● Exercise goal
How many lines of the entries below contain the string "Clifford"? State the number alone.

[Dataset entries]
━━━
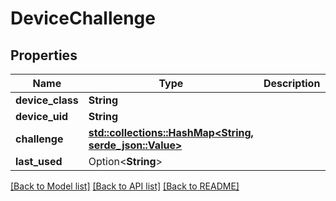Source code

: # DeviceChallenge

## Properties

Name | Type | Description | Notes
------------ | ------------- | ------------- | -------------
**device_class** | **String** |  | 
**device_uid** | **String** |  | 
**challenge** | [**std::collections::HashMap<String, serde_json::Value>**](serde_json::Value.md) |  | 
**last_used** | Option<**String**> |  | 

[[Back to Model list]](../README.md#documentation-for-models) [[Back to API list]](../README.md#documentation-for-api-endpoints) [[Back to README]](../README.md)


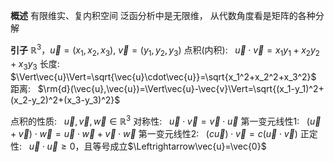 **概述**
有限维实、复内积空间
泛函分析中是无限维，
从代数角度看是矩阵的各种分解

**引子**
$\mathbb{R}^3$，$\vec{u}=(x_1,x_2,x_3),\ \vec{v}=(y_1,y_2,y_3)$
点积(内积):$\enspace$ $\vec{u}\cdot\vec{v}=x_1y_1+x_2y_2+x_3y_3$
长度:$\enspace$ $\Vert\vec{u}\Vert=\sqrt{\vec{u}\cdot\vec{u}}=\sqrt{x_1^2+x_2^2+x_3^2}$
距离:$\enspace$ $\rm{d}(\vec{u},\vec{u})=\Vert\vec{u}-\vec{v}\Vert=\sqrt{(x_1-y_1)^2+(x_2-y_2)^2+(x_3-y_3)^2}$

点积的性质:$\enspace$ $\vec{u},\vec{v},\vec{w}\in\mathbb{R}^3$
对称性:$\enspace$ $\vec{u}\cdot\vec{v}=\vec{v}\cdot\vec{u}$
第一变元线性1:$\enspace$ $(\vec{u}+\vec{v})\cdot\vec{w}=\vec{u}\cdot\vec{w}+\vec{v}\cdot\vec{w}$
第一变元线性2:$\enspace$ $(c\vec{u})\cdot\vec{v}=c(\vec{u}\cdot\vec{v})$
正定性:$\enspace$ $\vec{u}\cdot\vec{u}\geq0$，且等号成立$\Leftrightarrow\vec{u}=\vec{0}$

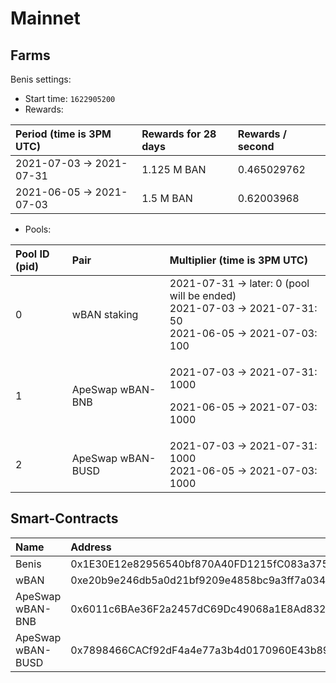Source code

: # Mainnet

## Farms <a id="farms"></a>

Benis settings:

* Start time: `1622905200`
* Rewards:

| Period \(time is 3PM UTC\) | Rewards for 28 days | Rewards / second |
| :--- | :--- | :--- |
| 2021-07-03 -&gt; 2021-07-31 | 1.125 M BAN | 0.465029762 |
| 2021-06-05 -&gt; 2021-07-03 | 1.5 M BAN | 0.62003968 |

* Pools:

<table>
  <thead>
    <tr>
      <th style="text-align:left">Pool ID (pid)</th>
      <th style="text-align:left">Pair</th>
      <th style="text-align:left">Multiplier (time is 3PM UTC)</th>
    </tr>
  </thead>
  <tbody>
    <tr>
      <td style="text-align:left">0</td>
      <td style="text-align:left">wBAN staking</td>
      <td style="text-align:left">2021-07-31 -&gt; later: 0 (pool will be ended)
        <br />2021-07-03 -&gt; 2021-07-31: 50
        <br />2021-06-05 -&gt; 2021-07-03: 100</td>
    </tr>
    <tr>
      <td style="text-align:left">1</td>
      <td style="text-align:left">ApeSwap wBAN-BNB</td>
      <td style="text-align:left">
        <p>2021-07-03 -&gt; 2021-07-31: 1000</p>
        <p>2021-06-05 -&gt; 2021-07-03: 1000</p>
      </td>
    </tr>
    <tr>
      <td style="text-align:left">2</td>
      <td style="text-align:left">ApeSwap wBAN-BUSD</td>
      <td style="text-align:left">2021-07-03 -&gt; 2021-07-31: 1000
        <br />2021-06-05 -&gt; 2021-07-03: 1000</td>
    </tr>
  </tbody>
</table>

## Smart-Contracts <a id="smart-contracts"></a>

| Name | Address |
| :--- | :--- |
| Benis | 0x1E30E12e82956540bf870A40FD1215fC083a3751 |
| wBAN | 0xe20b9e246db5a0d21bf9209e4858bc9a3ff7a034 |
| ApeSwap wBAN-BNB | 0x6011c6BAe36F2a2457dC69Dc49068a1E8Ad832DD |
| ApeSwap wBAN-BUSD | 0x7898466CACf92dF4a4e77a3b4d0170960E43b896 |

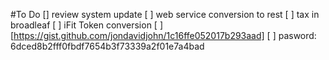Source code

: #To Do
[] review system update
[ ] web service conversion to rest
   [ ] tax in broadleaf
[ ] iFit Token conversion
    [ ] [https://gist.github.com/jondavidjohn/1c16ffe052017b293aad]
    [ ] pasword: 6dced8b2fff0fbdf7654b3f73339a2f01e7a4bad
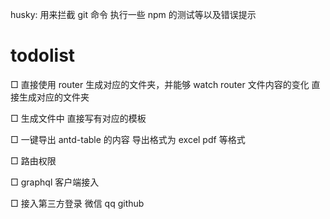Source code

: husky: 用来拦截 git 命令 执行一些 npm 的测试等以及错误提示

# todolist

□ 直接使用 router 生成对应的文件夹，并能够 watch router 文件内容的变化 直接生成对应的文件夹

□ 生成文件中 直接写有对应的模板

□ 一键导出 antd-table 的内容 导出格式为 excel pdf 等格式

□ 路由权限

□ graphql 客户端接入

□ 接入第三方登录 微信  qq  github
━━━
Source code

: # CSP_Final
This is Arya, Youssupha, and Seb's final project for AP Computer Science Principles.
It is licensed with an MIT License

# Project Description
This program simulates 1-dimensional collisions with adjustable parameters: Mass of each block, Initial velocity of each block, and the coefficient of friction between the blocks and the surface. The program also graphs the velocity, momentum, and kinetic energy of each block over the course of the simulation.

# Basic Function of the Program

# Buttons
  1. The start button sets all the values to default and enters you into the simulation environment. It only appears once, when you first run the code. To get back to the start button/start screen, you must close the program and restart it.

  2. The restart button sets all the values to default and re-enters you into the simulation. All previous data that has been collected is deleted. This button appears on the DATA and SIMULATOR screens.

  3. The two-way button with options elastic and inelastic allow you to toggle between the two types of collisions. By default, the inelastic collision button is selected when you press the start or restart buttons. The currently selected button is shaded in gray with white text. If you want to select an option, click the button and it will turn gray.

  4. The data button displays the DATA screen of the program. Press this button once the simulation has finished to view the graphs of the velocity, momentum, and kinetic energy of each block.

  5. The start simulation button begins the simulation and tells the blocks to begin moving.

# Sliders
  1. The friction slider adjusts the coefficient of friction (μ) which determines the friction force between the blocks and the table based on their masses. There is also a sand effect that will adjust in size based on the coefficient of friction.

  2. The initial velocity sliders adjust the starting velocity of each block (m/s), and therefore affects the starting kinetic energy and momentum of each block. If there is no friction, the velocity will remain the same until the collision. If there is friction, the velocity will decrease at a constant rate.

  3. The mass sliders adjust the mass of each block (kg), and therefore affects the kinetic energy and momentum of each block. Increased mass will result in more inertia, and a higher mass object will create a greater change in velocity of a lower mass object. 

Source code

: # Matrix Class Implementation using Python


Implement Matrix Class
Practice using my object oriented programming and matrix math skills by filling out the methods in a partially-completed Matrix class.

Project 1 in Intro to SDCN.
━━━
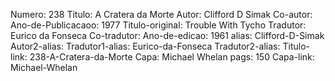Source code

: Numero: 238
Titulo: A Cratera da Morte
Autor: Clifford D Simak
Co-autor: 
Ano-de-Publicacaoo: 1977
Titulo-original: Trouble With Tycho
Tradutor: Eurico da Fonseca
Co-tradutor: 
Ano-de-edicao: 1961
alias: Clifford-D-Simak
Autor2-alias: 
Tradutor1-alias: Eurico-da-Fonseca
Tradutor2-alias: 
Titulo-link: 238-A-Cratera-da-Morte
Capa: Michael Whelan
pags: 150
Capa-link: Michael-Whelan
━━━
● Solution to the exercise
2